**Job:** The permutations and combinations explainer below opens with a question and a summary paragraph. List every section heading that comes after that summary paragraph.

**Extract:**
------------------------------
What is the difference between permutations and combinations, and when does each apply?
Permutations count ordered arrangements: P(n,k) = n!/(n-k)!. Combinations count unordered selections: C(n,k) = n!/[k!(n-k)!]. The rule is simple — if the order of selection matters, permute; if it doesn't, combine. Combinations are always smaller by a factor of k!.
How to think about it
Combinatorics is the backbone of discrete probability: every classical probability calculation requires correctly counting the sample space and the favorable outcomes.
Permutations — order matters
Arranging k items chosen from n distinct items, where position matters:
P(n, k) = n × (n-1) × ··· × (n-k+1) = n! / (n-k)!
Example: the number of ways to assign Gold, Silver, Bronze medals among 10 athletes:
P(10, 3) = 10 × 9 × 8 = 720
Combinations — order does not matter
Choosing k items from n without caring about their order:
C(n, k) = P(n,k) / k! = n! / [k! × (n-k)!]
Example: choosing 3 people from 10 to form a committee (no roles):
C(10, 3) = 720 / 6 = 120
The relationship: C(n,k) = P(n,k) / k! — divide out the k! orderings we don’t want to distinguish.
------------------------------
**Provided data:**
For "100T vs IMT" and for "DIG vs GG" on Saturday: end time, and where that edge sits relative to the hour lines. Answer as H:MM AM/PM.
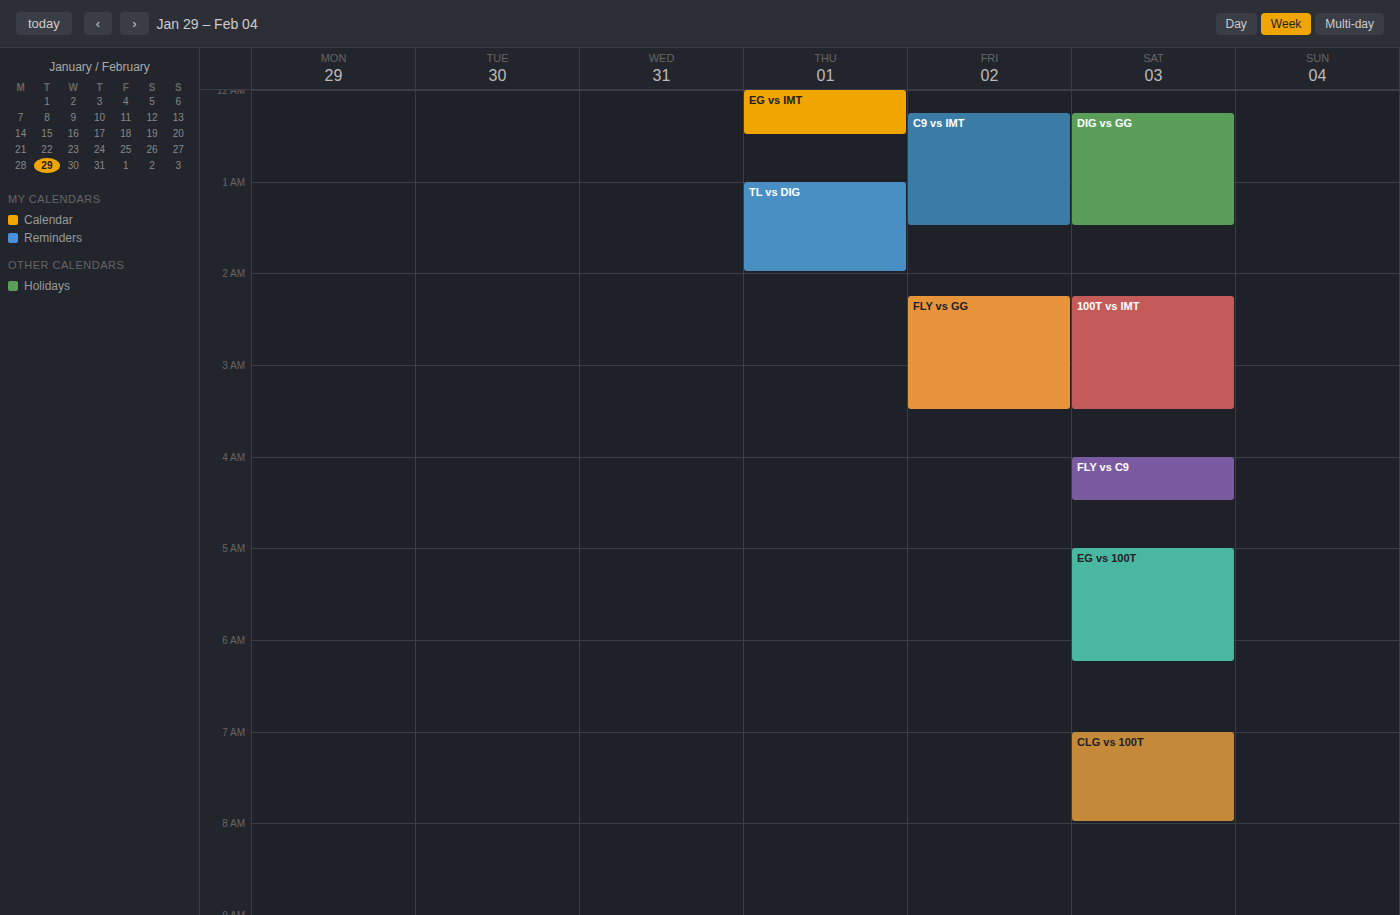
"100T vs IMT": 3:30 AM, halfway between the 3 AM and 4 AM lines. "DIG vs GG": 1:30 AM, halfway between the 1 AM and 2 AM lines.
------------------------------
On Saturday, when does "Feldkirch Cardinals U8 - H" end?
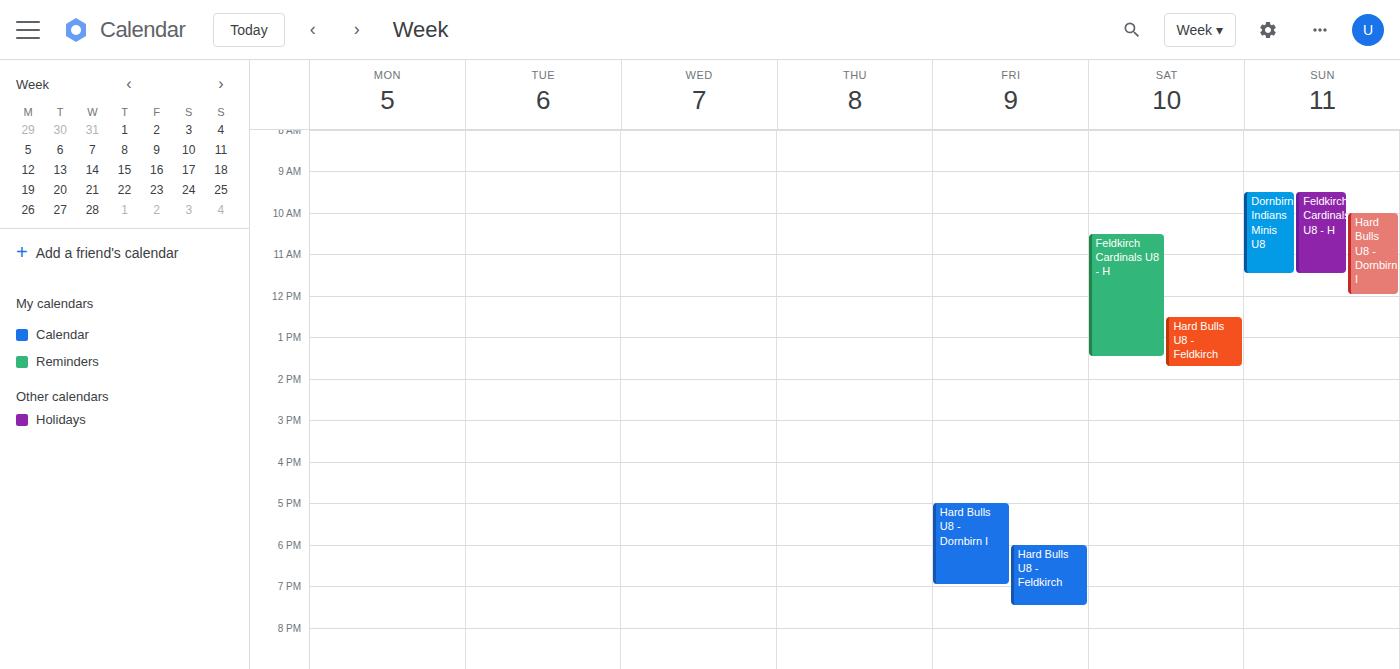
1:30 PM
------------------------------
**Result of the task:**
- How to think about it
- Permutations — order matters
- Combinations — order does not matter